The SEC has historically attempted to provide regulatory relief for smaller companies in its rule-making efforts. Over time, however, the pockets of available relief and their interaction have become increasingly complex. The SEC has proposed rules that would simplify the regulatory relief available to smaller companies and expand the relief to include more companies.

The SEC rules currently include two major categories of smaller companies—“small business issuers” and “non-accelerated filers”—for purposes of scaling disclosure and reporting requirements to the needs of smaller companies and their investors. These two categories of smaller companies are defined as follows: 

  • “Small business issuers” essentially are companies with both a public float and revenues of less than $25 million. 
  • “Non-accelerated filers” are companies that do not qualify as “large accelerated filers” or “accelerated filers” under SEC rules, which essentially means that they are companies with a public float of less than $75 million.
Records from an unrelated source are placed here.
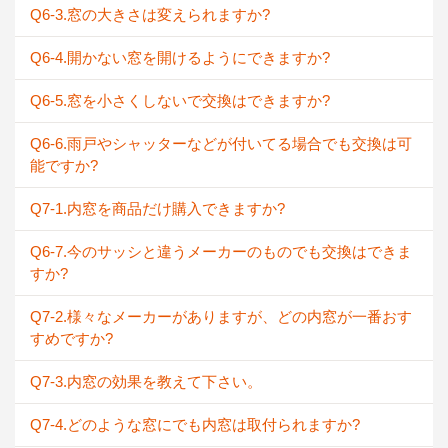
Q6-3.窓の大きさは変えられますか?
Q6-4.開かない窓を開けるようにできますか?
Q6-5.窓を小さくしないで交換はできますか?
Q6-6.雨戸やシャッターなどが付いてる場合でも交換は可
能ですか?
Q7-1.内窓を商品だけ購入できますか?
Q6-7.今のサッシと違うメーカーのものでも交換はできま
すか?
Q7-2.様々なメーカーがありますが、どの内窓が一番おす
すめですか?
Q7-3.内窓の効果を教えて下さい。
Q7-4.どのような窓にでも内窓は取付られますか?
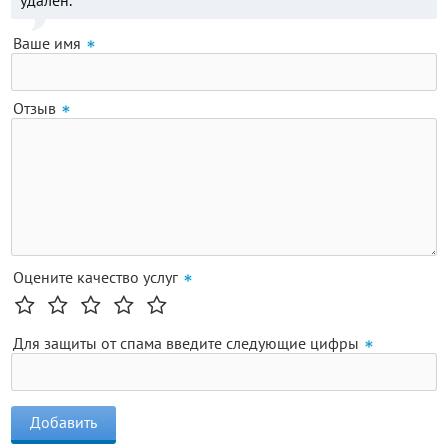
удалён.
Ваше имя
Отзыв
Оцените качество услуг
Для защиты от спама введите следующие цифры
“Small business issuers” that file documents with the SEC under the Securities Act, Exchange Act, or Trust Indenture Act are eligible to follow the disclosure standards set forth in Regulation S-B instead of Regulation S-K, which applies to most other larger reporting companies. Generally speaking, the disclosure standards under Regulation S-B are less rigorous in comparison to the standards contained in Regulation S-K. In most cases, small business issuers may make disclosures based on Regulation S-B only if they use one of the forms the SEC has designated with the letters “SB”—Form 10 SB, Form 10 QSB, Form 10 KSB, Form SB-1, and Form SB-2. One of the most important provisions of Regulation S-B is Item 310, which governs the form, content and preparation of financial statements for companies that provide disclosure pursuant to Regulation S-B. The requirements in Item 310 of Regulation S-B are less detailed than the requirements in Regulation S-X, which governs the financial statements of most companies that do not qualify to report under Regulation S-B standards.

Smaller companies qualifying as “non-accelerated filers” may file their annual reports no later than 90 days after their fiscal-year end and their quarterly reports no later than 45 days after the end of each fiscal quarter. This contrasts with the 60 day and 75 day deadlines for the annual reports of large accelerated filers and accelerated filers, respectively, and the 40 day deadline for quarterly reports of such larger companies.

The proposals would expand the availability of the SEC’s disclosure and reporting requirements for smaller companies to most companies with a public float of less than $75 million, instead of the current $25 million limit. The SEC is proposing a new term—“smaller reporting company”—to replace the term “small business issuer” and proposing to make available to these smaller reporting companies the disclosure and reporting standards that the SEC makes available to small business issuers and most non-accelerated filers. The SEC proposals would provide further regulatory simplification and relief for smaller reporting companies by integrating into Regulation S-K the salient elements of the less detailed disclosure requirements currently available to small business issuers under Regulation S-B. Finally, the SEC proposals would eliminate all “SB” forms associated with Regulation S-B.